The native of Caracas, Venezuela, who started the last horse of his training career at Gulfstream Park in April 2016, was 88.
Azpurua is survived by his wife, Sonia, two daughters, Teresa and Maria Margarita, and a son, Manuel, as well as his brother Eduardo, and nephews Eduardo Azpurua Jr. and Leo Azpurua Jr., who are both trainers.
"He truly loved the experience of training horses in this great country and getting the support of his clients he had over the years," Leo Azpurua Jr. said. "I will deeply miss him. He's been the leader of the family for many, many years."
Azpurua saddled several graded stakes winners, including 2006 Smile Sprint (G2) winner and Breeders' Cup Sprint (G1) third-place finisher Nightmare Affair and 2004 Carry Back (G3) victor Weigelia , but attracted the most national attention with Social Inclusion in 2014.
Social Inclusion began his career with two straight victories, including a 10-length allowance win over Honor Code to break the Gulfstream track record for 1 1/16 miles at 1:40.97. The son of Pioneerof the Nile went on to finish third in the Twinspires.com Wood Memorial (G1) and third behind California Chrome in the Preakness Stakes (G1).
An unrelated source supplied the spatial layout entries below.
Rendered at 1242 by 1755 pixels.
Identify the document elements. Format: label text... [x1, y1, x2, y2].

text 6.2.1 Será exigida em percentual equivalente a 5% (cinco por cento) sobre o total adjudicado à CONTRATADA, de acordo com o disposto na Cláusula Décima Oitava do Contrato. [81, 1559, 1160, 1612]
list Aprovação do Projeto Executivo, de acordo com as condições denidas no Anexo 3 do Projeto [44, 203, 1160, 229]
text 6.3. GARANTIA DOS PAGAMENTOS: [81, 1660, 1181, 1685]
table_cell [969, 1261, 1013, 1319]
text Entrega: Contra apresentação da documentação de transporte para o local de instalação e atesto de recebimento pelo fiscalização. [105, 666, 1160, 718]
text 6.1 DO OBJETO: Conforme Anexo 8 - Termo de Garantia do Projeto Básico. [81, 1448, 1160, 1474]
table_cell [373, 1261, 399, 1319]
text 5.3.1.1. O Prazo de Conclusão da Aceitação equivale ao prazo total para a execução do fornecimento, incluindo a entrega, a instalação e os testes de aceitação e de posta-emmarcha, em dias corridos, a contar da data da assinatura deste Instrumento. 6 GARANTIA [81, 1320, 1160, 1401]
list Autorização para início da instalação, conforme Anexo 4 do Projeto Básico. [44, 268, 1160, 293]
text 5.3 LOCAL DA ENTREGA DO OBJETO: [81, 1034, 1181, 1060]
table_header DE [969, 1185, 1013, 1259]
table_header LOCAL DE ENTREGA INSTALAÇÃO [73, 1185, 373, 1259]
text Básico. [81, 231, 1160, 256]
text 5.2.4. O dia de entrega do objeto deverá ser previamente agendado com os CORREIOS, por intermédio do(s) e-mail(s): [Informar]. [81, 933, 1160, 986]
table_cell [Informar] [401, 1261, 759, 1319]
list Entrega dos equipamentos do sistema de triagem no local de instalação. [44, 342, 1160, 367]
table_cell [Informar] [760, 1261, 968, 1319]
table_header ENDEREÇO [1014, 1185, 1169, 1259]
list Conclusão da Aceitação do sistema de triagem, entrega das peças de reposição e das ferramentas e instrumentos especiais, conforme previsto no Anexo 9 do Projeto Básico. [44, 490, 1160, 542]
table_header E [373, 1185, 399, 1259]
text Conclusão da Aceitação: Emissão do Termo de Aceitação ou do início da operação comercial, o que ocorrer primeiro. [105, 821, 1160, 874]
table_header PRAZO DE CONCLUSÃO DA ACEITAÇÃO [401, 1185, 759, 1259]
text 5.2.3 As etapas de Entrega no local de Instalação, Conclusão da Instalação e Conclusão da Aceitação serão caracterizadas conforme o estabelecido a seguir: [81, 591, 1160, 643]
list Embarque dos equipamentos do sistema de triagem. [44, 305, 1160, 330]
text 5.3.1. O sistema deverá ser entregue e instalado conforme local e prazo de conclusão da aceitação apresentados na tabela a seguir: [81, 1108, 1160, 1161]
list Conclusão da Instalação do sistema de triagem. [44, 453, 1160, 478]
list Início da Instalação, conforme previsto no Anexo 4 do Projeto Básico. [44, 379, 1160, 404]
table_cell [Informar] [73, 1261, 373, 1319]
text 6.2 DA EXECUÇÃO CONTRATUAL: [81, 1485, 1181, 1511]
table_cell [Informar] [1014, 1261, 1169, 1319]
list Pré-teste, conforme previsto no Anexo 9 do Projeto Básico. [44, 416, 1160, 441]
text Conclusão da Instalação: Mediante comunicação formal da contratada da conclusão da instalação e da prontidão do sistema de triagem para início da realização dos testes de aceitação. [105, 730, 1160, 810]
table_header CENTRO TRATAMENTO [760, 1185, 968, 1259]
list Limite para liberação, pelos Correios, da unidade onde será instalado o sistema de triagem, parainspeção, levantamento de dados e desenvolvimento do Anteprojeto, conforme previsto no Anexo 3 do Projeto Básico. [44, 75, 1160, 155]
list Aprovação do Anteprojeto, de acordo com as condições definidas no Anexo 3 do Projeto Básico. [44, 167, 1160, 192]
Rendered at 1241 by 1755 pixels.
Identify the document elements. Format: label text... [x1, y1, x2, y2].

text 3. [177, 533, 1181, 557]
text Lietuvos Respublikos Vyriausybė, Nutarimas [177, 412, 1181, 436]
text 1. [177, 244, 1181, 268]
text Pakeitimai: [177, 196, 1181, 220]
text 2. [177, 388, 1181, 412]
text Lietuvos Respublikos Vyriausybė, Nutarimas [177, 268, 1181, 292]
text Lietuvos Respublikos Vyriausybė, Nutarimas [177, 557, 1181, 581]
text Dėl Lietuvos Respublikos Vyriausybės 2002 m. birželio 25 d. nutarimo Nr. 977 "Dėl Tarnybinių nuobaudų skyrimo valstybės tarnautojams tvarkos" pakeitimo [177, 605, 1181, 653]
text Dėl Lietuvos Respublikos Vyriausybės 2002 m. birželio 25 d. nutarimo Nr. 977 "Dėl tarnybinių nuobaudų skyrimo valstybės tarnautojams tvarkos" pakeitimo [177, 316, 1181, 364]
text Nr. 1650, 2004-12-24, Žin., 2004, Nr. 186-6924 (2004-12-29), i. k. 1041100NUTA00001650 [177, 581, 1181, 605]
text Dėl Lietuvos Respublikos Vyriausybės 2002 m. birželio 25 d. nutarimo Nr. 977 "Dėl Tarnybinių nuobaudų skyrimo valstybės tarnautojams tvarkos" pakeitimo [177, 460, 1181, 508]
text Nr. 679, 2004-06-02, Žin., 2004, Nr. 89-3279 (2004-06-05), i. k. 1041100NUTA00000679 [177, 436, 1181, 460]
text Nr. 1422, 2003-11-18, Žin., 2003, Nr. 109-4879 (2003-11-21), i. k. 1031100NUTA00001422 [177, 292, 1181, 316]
Azpurua was born into a Thoroughbred racing family in Venezuela, where his father, Manuel Azpurua, was a prominent owner and a founding member of the country's Jockey Club, as well as a director of El Paraiso Racetrack. His brothers, Leo and Eduardo, were also trainers. After saddling more than 3,500 winners in Venezuela, Azpurua followed his brothers to South Florida to pursue a training career that would yield 984 winners.
Funeral arrangements were being formalized June 14.